1. He was the Sporting News college baseball player of the year in 1981, when he batted .411 with 24 home runs and a then-record 120 RBI for Wichita State.

2. Joe was an All-Star in five of his seven seasons in Toronto. As a Blue Jay, he slugged .473 with 203 home runs and 736 RBI.

3. Carter retired after the 1998 campaign with a career total of 396 home runs, still 55th-highest in MLB history.

11-Year-Old Kevin Says: Joe was one of several ex-Toronto players who landed in Baltimore in the late 1990s, and one of the biggest flops. He lasted 87 games with the O's in 1998, batting .247/.297/.424 (87 OPS+) with 11 homers before being passed off to the Giants for a minor league pitcher.

Bill James Said: "Joe is the kind of player that statistical analysts will tell you is badly overrated, but no GM will ever be able to resist." Translation - lots of homers and RBI, but low batting average and on-base percentage (.259 and .306 in his career, respectively).

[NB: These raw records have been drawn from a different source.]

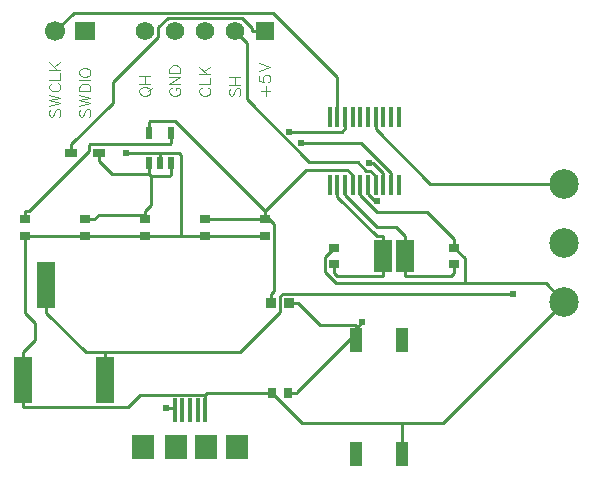
<source format=gtl>
G04 Layer: TopLayer*
G04 EasyEDA v6.5.40, 2024-08-17 15:48:36*
G04 cb6e2e9fbd21486d88ae5690d2d3dc00,10*
G04 Gerber Generator version 0.2*
G04 Scale: 100 percent, Rotated: No, Reflected: No *
G04 Dimensions in millimeters *
G04 leading zeros omitted , absolute positions ,4 integer and 5 decimal *
%FSLAX45Y45*%
%MOMM*%

%AMMACRO1*21,1,$1,$2,0,0,$3*%
%ADD10C,0.1000*%
%ADD11C,0.2540*%
%ADD12O,0.36400740000000004X1.7420082*%
%ADD13R,0.9000X0.8000*%
%ADD14R,1.0000X0.7500*%
%ADD15R,0.6000X1.1000*%
%ADD16MACRO1,1.5X2.7X0.0000*%
%ADD17R,0.4500X2.0000*%
%ADD18R,1.9000X2.1000*%
%ADD19R,0.8000X0.9000*%
%ADD20MACRO1,0.864X0.8065X-90.0000*%
%ADD21R,1.5000X4.0000*%
%ADD22R,1.0000X2.0000*%
%ADD23C,1.5748*%
%ADD24R,1.5748X1.5748*%
%ADD25R,1.7000X1.5748*%
%ADD26C,1.7000*%
%ADD27C,2.5000*%
%ADD28C,0.6100*%
%ADD29C,0.0148*%

%LPD*%
D10*
X725426Y3162554D02*
G01*
X716536Y3153410D01*
X711964Y3139694D01*
X711964Y3121405D01*
X716536Y3107944D01*
X725426Y3098800D01*
X734570Y3098800D01*
X743714Y3103371D01*
X748286Y3107944D01*
X752858Y3117087D01*
X762002Y3144265D01*
X766320Y3153410D01*
X770892Y3157981D01*
X780036Y3162554D01*
X793752Y3162554D01*
X802896Y3153410D01*
X807468Y3139694D01*
X807468Y3121405D01*
X802896Y3107944D01*
X793752Y3098800D01*
X711964Y3192526D02*
G01*
X807468Y3215131D01*
X711964Y3237992D02*
G01*
X807468Y3215131D01*
X711964Y3237992D02*
G01*
X807468Y3260597D01*
X711964Y3283457D02*
G01*
X807468Y3260597D01*
X734570Y3381502D02*
G01*
X725426Y3376929D01*
X716536Y3367786D01*
X711964Y3358895D01*
X711964Y3340607D01*
X716536Y3331463D01*
X725426Y3322320D01*
X734570Y3318002D01*
X748286Y3313429D01*
X770892Y3313429D01*
X784608Y3318002D01*
X793752Y3322320D01*
X802896Y3331463D01*
X807468Y3340607D01*
X807468Y3358895D01*
X802896Y3367786D01*
X793752Y3376929D01*
X784608Y3381502D01*
X711964Y3411473D02*
G01*
X807468Y3411473D01*
X807468Y3411473D02*
G01*
X807468Y3466084D01*
X711964Y3496055D02*
G01*
X807468Y3496055D01*
X711964Y3559810D02*
G01*
X775464Y3496055D01*
X752858Y3518915D02*
G01*
X807468Y3559810D01*
X979426Y3162554D02*
G01*
X970536Y3153410D01*
X965964Y3139694D01*
X965964Y3121405D01*
X970536Y3107944D01*
X979426Y3098800D01*
X988570Y3098800D01*
X997714Y3103371D01*
X1002286Y3107944D01*
X1006858Y3117087D01*
X1016002Y3144265D01*
X1020320Y3153410D01*
X1024892Y3157981D01*
X1034036Y3162554D01*
X1047752Y3162554D01*
X1056896Y3153410D01*
X1061468Y3139694D01*
X1061468Y3121405D01*
X1056896Y3107944D01*
X1047752Y3098800D01*
X965964Y3192526D02*
G01*
X1061468Y3215131D01*
X965964Y3237992D02*
G01*
X1061468Y3215131D01*
X965964Y3237992D02*
G01*
X1061468Y3260597D01*
X965964Y3283457D02*
G01*
X1061468Y3260597D01*
X965964Y3313429D02*
G01*
X1061468Y3313429D01*
X965964Y3313429D02*
G01*
X965964Y3345179D01*
X970536Y3358895D01*
X979426Y3367786D01*
X988570Y3372357D01*
X1002286Y3376929D01*
X1024892Y3376929D01*
X1038608Y3372357D01*
X1047752Y3367786D01*
X1056896Y3358895D01*
X1061468Y3345179D01*
X1061468Y3313429D01*
X965964Y3406902D02*
G01*
X1061468Y3406902D01*
X965964Y3464305D02*
G01*
X970536Y3455162D01*
X979426Y3446018D01*
X988570Y3441445D01*
X1002286Y3436873D01*
X1024892Y3436873D01*
X1038608Y3441445D01*
X1047752Y3446018D01*
X1056896Y3455162D01*
X1061468Y3464305D01*
X1061468Y3482339D01*
X1056896Y3491484D01*
X1047752Y3500628D01*
X1038608Y3505200D01*
X1024892Y3509771D01*
X1002286Y3509771D01*
X988570Y3505200D01*
X979426Y3500628D01*
X970536Y3491484D01*
X965964Y3482339D01*
X965964Y3464305D01*
X1473964Y3303778D02*
G01*
X1478536Y3294887D01*
X1487426Y3285744D01*
X1496570Y3281171D01*
X1510286Y3276600D01*
X1532892Y3276600D01*
X1546608Y3281171D01*
X1555752Y3285744D01*
X1564896Y3294887D01*
X1569468Y3303778D01*
X1569468Y3322065D01*
X1564896Y3331210D01*
X1555752Y3340354D01*
X1546608Y3344671D01*
X1532892Y3349244D01*
X1510286Y3349244D01*
X1496570Y3344671D01*
X1487426Y3340354D01*
X1478536Y3331210D01*
X1473964Y3322065D01*
X1473964Y3303778D01*
X1551180Y3317494D02*
G01*
X1578358Y3344671D01*
X1473964Y3379215D02*
G01*
X1569468Y3379215D01*
X1473964Y3442970D02*
G01*
X1569468Y3442970D01*
X1519430Y3379215D02*
G01*
X1519430Y3442970D01*
X1750570Y3344671D02*
G01*
X1741426Y3340354D01*
X1732536Y3331210D01*
X1727964Y3322065D01*
X1727964Y3303778D01*
X1732536Y3294887D01*
X1741426Y3285744D01*
X1750570Y3281171D01*
X1764286Y3276600D01*
X1786892Y3276600D01*
X1800608Y3281171D01*
X1809752Y3285744D01*
X1818896Y3294887D01*
X1823468Y3303778D01*
X1823468Y3322065D01*
X1818896Y3331210D01*
X1809752Y3340354D01*
X1800608Y3344671D01*
X1786892Y3344671D01*
X1786892Y3322065D02*
G01*
X1786892Y3344671D01*
X1727964Y3374897D02*
G01*
X1823468Y3374897D01*
X1727964Y3374897D02*
G01*
X1823468Y3438397D01*
X1727964Y3438397D02*
G01*
X1823468Y3438397D01*
X1727964Y3468370D02*
G01*
X1823468Y3468370D01*
X1727964Y3468370D02*
G01*
X1727964Y3500120D01*
X1732536Y3513836D01*
X1741426Y3522979D01*
X1750570Y3527552D01*
X1764286Y3532123D01*
X1786892Y3532123D01*
X1800608Y3527552D01*
X1809752Y3522979D01*
X1818896Y3513836D01*
X1823468Y3500120D01*
X1823468Y3468370D01*
X2004570Y3344671D02*
G01*
X1995426Y3340354D01*
X1986536Y3331210D01*
X1981964Y3322065D01*
X1981964Y3303778D01*
X1986536Y3294887D01*
X1995426Y3285744D01*
X2004570Y3281171D01*
X2018286Y3276600D01*
X2040892Y3276600D01*
X2054608Y3281171D01*
X2063752Y3285744D01*
X2072896Y3294887D01*
X2077468Y3303778D01*
X2077468Y3322065D01*
X2072896Y3331210D01*
X2063752Y3340354D01*
X2054608Y3344671D01*
X1981964Y3374897D02*
G01*
X2077468Y3374897D01*
X2077468Y3374897D02*
G01*
X2077468Y3429254D01*
X1981964Y3459226D02*
G01*
X2077468Y3459226D01*
X1981964Y3522979D02*
G01*
X2045464Y3459226D01*
X2022858Y3482086D02*
G01*
X2077468Y3522979D01*
X2249426Y3340354D02*
G01*
X2240536Y3331210D01*
X2235964Y3317494D01*
X2235964Y3299205D01*
X2240536Y3285744D01*
X2249426Y3276600D01*
X2258570Y3276600D01*
X2267714Y3281171D01*
X2272286Y3285744D01*
X2276858Y3294887D01*
X2286002Y3322065D01*
X2290320Y3331210D01*
X2294892Y3335781D01*
X2304036Y3340354D01*
X2317752Y3340354D01*
X2326896Y3331210D01*
X2331468Y3317494D01*
X2331468Y3299205D01*
X2326896Y3285744D01*
X2317752Y3276600D01*
X2235964Y3370326D02*
G01*
X2331468Y3370326D01*
X2235964Y3433826D02*
G01*
X2331468Y3433826D01*
X2281430Y3370326D02*
G01*
X2281430Y3433826D01*
X2503426Y3317494D02*
G01*
X2585468Y3317494D01*
X2544320Y3276600D02*
G01*
X2544320Y3358387D01*
X2489964Y3442970D02*
G01*
X2489964Y3397504D01*
X2530858Y3392931D01*
X2526286Y3397504D01*
X2521714Y3411220D01*
X2521714Y3424681D01*
X2526286Y3438397D01*
X2535430Y3447542D01*
X2548892Y3452113D01*
X2558036Y3452113D01*
X2571752Y3447542D01*
X2580896Y3438397D01*
X2585468Y3424681D01*
X2585468Y3411220D01*
X2580896Y3397504D01*
X2576324Y3392931D01*
X2567180Y3388360D01*
X2489964Y3482086D02*
G01*
X2585468Y3518407D01*
X2489964Y3554729D02*
G01*
X2585468Y3518407D01*
D11*
X688339Y1437309D02*
G01*
X1022959Y1102690D01*
X1186179Y1102690D01*
X1186179Y869950D02*
G01*
X1186179Y1102690D01*
X688339Y1670050D02*
G01*
X688339Y1437309D01*
X1186179Y1102690D02*
G01*
X2323896Y1102690D01*
X2669133Y1447927D01*
X2669133Y1580794D01*
X2688412Y1600072D01*
X4639945Y1600072D01*
X2286000Y3822700D02*
G01*
X2382951Y3725748D01*
X2382951Y3243859D01*
X2915411Y2711399D01*
X3328187Y2711399D01*
X3397173Y2642412D01*
X3429025Y2642412D01*
X3475710Y2595727D01*
X3475710Y2519603D01*
X3700221Y243916D02*
G01*
X3700221Y376656D01*
X2596997Y760653D02*
G01*
X2596997Y762000D01*
X2596997Y760653D02*
G01*
X2052218Y760653D01*
X2035022Y743457D01*
X3700221Y376656D02*
G01*
X3700221Y508711D01*
X2596997Y760653D02*
G01*
X2848940Y508711D01*
X3700221Y508711D01*
X3700221Y508711D02*
G01*
X4048709Y508711D01*
X5071872Y1531873D01*
X508000Y2088997D02*
G01*
X1016000Y2088997D01*
X1016000Y2088997D02*
G01*
X1524000Y2088997D01*
X4229430Y1688490D02*
G01*
X3144647Y1688490D01*
X3046323Y1786813D01*
X3046323Y1909826D01*
X3124200Y1987702D01*
X5071872Y1531873D02*
G01*
X4915255Y1688490D01*
X4229430Y1688490D01*
X4229430Y1688490D02*
G01*
X4229430Y1898472D01*
X4140200Y1987702D01*
X1825447Y2088997D02*
G01*
X1825447Y2772892D01*
X1808378Y2789961D01*
X1651127Y2789961D01*
X1651000Y2789834D01*
X1524000Y2088997D02*
G01*
X1825447Y2088997D01*
X1825447Y2088997D02*
G01*
X2032000Y2088997D01*
X2032000Y2088997D02*
G01*
X2540000Y2088997D01*
X4140200Y1987702D02*
G01*
X4140200Y2060447D01*
X490220Y1102690D02*
G01*
X596036Y1208506D01*
X596036Y1348486D01*
X508000Y1436522D01*
X508000Y2088997D01*
X490220Y869950D02*
G01*
X490220Y1102690D01*
X3345713Y2519603D02*
G01*
X3345713Y2436113D01*
X3489401Y2292426D01*
X3908221Y2292426D01*
X4140200Y2060447D01*
X1651000Y2778531D02*
G01*
X1651000Y2789834D01*
X1651000Y2702077D02*
G01*
X1651000Y2778531D01*
X1651000Y2789834D02*
G01*
X1650872Y2789961D01*
X1366138Y2789961D01*
X2035022Y732154D02*
G01*
X2035022Y743457D01*
X2035022Y610692D02*
G01*
X2035022Y732154D01*
X2035022Y743457D02*
G01*
X2034895Y743585D01*
X1483639Y743585D01*
X1377137Y637082D01*
X490346Y637082D01*
X490220Y637209D01*
X490220Y869950D02*
G01*
X490220Y637209D01*
X1745995Y2874365D02*
G01*
X1735988Y2864357D01*
X1057782Y2864357D01*
X1050391Y2856966D01*
X1050391Y2807766D01*
X544372Y2301747D01*
X508000Y2301747D01*
X1745995Y2962122D02*
G01*
X1745995Y2874365D01*
X508000Y2229002D02*
G01*
X508000Y2301747D01*
X1556004Y2614345D02*
G01*
X1242669Y2614345D01*
X1133246Y2723769D01*
X1556004Y2702077D02*
G01*
X1556004Y2614345D01*
X1133246Y2794000D02*
G01*
X1133246Y2723769D01*
X1745995Y2702077D02*
G01*
X1745995Y2614345D01*
X1570888Y2599461D02*
G01*
X1570888Y2348636D01*
X1524000Y2301747D01*
X1745995Y2614345D02*
G01*
X1731111Y2599461D01*
X1570888Y2599461D01*
X1570888Y2599461D02*
G01*
X1556004Y2614345D01*
X1524000Y2229002D02*
G01*
X1524000Y2265375D01*
X1524000Y2265375D02*
G01*
X1524000Y2301747D01*
X1524000Y2265375D02*
G01*
X1130122Y2265375D01*
X1093749Y2229002D01*
X1016000Y2229002D02*
G01*
X1093749Y2229002D01*
X3150692Y3093796D02*
G01*
X3150692Y3433470D01*
X2604261Y3979900D01*
X919200Y3979900D01*
X762000Y3822700D01*
X3727195Y1749958D02*
G01*
X4115206Y1749958D01*
X4140200Y1774952D01*
X4140200Y1847697D02*
G01*
X4140200Y1774952D01*
X3727195Y1833829D02*
G01*
X3727195Y1749958D01*
X3727195Y1833829D02*
G01*
X3727195Y1917700D01*
X3727195Y1917700D02*
G01*
X3727195Y2085441D01*
X3727195Y2085441D02*
G01*
X3647592Y2165045D01*
X3488258Y2165045D01*
X3215690Y2437612D01*
X3215690Y2519603D01*
X3537204Y1749958D02*
G01*
X3149193Y1749958D01*
X3124200Y1774952D01*
X3124200Y1847697D02*
G01*
X3124200Y1774952D01*
X3537204Y1833829D02*
G01*
X3537204Y1749958D01*
X3537204Y1833829D02*
G01*
X3537204Y1917700D01*
X3150692Y2519603D02*
G01*
X3150692Y2418079D01*
X3483330Y2085441D01*
X3537204Y2085441D01*
X3537204Y1917700D02*
G01*
X3537204Y2085441D01*
X5071872Y2531871D02*
G01*
X3937101Y2531871D01*
X3475710Y2993262D01*
X3475710Y3093796D01*
X3310204Y1336649D02*
G01*
X3002737Y1336649D01*
X2815386Y1524000D01*
X3310204Y1203909D02*
G01*
X3310204Y1270279D01*
X2737002Y762000D02*
G01*
X2809747Y762000D01*
X2742336Y1524000D02*
G01*
X2815386Y1524000D01*
X3310204Y1270279D02*
G01*
X2809747Y769823D01*
X2809747Y762000D01*
X3310204Y1270279D02*
G01*
X3310204Y1303477D01*
X3310204Y1303477D02*
G01*
X3310204Y1336649D01*
X3490671Y2380716D02*
G01*
X3471545Y2380716D01*
X3410711Y2441549D01*
X3410711Y2519603D01*
X3310204Y1303477D02*
G01*
X3362959Y1356232D01*
X2744774Y2971596D02*
G01*
X3187496Y2971596D01*
X3215690Y2999790D01*
X3215690Y3093796D01*
X3423386Y2705760D02*
G01*
X3455314Y2705760D01*
X3540709Y2620365D01*
X3540709Y2519603D01*
X3605707Y2519603D02*
G01*
X3605707Y2619806D01*
X3353815Y2871698D01*
X2848305Y2871698D01*
X898753Y2864230D02*
G01*
X1251610Y3217087D01*
X1251610Y3392449D01*
X1635607Y3776446D01*
X1635607Y3855313D01*
X1714576Y3934282D01*
X2344800Y3934282D01*
X2428519Y3850563D01*
X2428519Y3822700D01*
X898753Y2794000D02*
G01*
X898753Y2864230D01*
X2540000Y3822700D02*
G01*
X2428519Y3822700D01*
X1699945Y634872D02*
G01*
X1750745Y634872D01*
X1774926Y610692D01*
X2032000Y2229002D02*
G01*
X2540000Y2229002D01*
X3280689Y2519603D02*
G01*
X3280689Y2605659D01*
X3237661Y2648686D01*
X2886938Y2648686D01*
X2540000Y2301747D01*
X1556004Y2962122D02*
G01*
X1556004Y3049854D01*
X2540000Y2301747D02*
G01*
X1778177Y3063570D01*
X1569720Y3063570D01*
X1556004Y3049854D01*
X2540000Y2229002D02*
G01*
X2540000Y2265375D01*
X2540000Y2265375D02*
G01*
X2540000Y2301747D01*
X2540000Y2265375D02*
G01*
X2617876Y2187498D01*
X2617876Y1626158D01*
X2591663Y1599945D01*
X2591663Y1524000D02*
G01*
X2591663Y1599945D01*
D12*
G01*
X3085696Y2519603D03*
G01*
X3150694Y2519603D03*
G01*
X3215693Y2519603D03*
G01*
X3280691Y2519603D03*
G01*
X3345715Y2519603D03*
G01*
X3410714Y2519603D03*
G01*
X3475713Y2519603D03*
G01*
X3540711Y2519603D03*
G01*
X3605710Y2519603D03*
G01*
X3670708Y2519603D03*
G01*
X3085696Y3093796D03*
G01*
X3150694Y3093796D03*
G01*
X3215693Y3093796D03*
G01*
X3280691Y3093796D03*
G01*
X3345715Y3093796D03*
G01*
X3410714Y3093796D03*
G01*
X3475713Y3093796D03*
G01*
X3540711Y3093796D03*
G01*
X3605710Y3093796D03*
G01*
X3670708Y3093796D03*
D13*
G01*
X2540002Y2229002D03*
G01*
X2540002Y2088997D03*
G01*
X2032002Y2229002D03*
G01*
X2032002Y2088997D03*
G01*
X3124202Y1847697D03*
G01*
X3124202Y1987702D03*
G01*
X4140202Y1847697D03*
G01*
X4140202Y1987702D03*
G01*
X1016002Y2229002D03*
G01*
X1016002Y2088997D03*
G01*
X1524002Y2229002D03*
G01*
X1524002Y2088997D03*
G01*
X508002Y2229002D03*
G01*
X508002Y2088997D03*
D14*
G01*
X898756Y2794000D03*
G01*
X1133248Y2794000D03*
D15*
G01*
X1556006Y2962122D03*
G01*
X1745998Y2962122D03*
G01*
X1745998Y2702077D03*
G01*
X1651002Y2702077D03*
G01*
X1556006Y2702077D03*
D16*
G01*
X3727202Y1917700D03*
G01*
X3537202Y1917700D03*
D17*
G01*
X2035022Y610692D03*
G01*
X1969998Y610692D03*
G01*
X1904974Y610692D03*
G01*
X1839950Y610692D03*
G01*
X1774926Y610692D03*
D18*
G01*
X2304999Y303682D03*
G01*
X1505000Y303682D03*
G01*
X1784019Y302158D03*
G01*
X2035987Y300202D03*
D19*
G01*
X2737004Y762000D03*
G01*
X2597000Y762000D03*
D20*
G01*
X2591677Y1524000D03*
G01*
X2742327Y1524000D03*
D21*
G01*
X490222Y869950D03*
G01*
X1186182Y869950D03*
G01*
X688342Y1670050D03*
D22*
G01*
X3700211Y1203896D03*
G01*
X3700211Y243903D03*
G01*
X3310194Y1203896D03*
G01*
X3310194Y243903D03*
D23*
G01*
X1524002Y3822700D03*
G01*
X1778002Y3822700D03*
G01*
X2032002Y3822700D03*
G01*
X2286002Y3822700D03*
D24*
G01*
X2540002Y3822700D03*
D25*
G01*
X1016002Y3822700D03*
D26*
G01*
X762002Y3822700D03*
D27*
G01*
X5071874Y2032000D03*
G01*
X5071874Y2531871D03*
G01*
X5071874Y1531873D03*
D28*
G01*
X1699945Y634872D03*
G01*
X2848305Y2871698D03*
G01*
X3423386Y2705760D03*
G01*
X2744774Y2971596D03*
G01*
X3490671Y2380716D03*
G01*
X3362959Y1356232D03*
G01*
X1366138Y2789961D03*
G01*
X4639945Y1600072D03*
M02*

</source>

On This Date in 1993: The Bombay Riots escalate in India, with assailants stabbing innocent victims as part of increased hostilities between Muslims and Hindus.

Monday, January 5, 2015

#349 Hipolito Pichardo

About the Front: Hipolito Pichardo looks like he could blow right off the mound on a windy day.

About the Back: Pichardo lasted in the majors for ten seasons, but never surpassed his 9-6 record as a rookie. Only twice more would he make more than one start in a season.

Triple Play:

1. On July 21, 1992, he one-hit the Red Sox, with only a sixth-inning double by Luis Rivera stopping him from tossing a perfect game.

2. After missing the entire 1999 season due to elbow surgery, he found a place in Boston's bullpen the following year, posting a 3.46 ERA in 38 appearances.

3. His last pro season of record was 2003, when he saved 13 games with a 1.05 ERA in 24 contests with the Mexican League's Saltillo Saraperos.

11-Year-Old Kevin Says: I liked the fact that he was a pitcher who nearly had the word "pitch" in his name. Sometimes it's that simple.

Bill James Said: "Pichardo is not a bad pitcher; he throws strikes and he throws ground balls, so he can get a lot of people out quickly when he is in a groove."

On This Date in 1993: January 5. Westley Allan Dodd, also known as the Vancouver Child Killer, is executed by hanging at his own request in Walla Walla, WA. The 31-year-old Dodd had been convicted of three first-degree murders of local children, all committed in 1989.